[Start of Attachment]

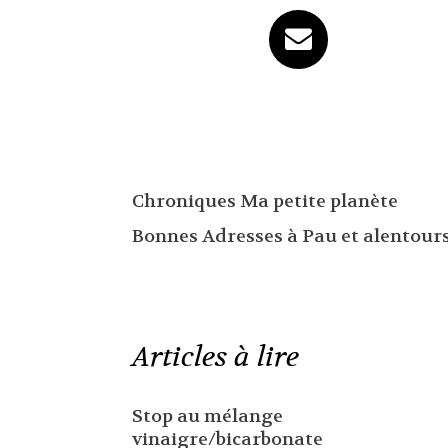
Chroniques Ma petite planète
Bonnes Adresses à Pau et alentour
Articles à lire
Stop au mélange
vinaigre/bicarbonate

[End of Attachment]

__WHAT IS EXPECTED__
Print all the material above exactly, and drop the images.

__TASK ANSWER__
Chroniques Ma petite planète
Bonnes Adresses à Pau et alentour
Articles à lire
Stop au mélange
vinaigre/bicarbonate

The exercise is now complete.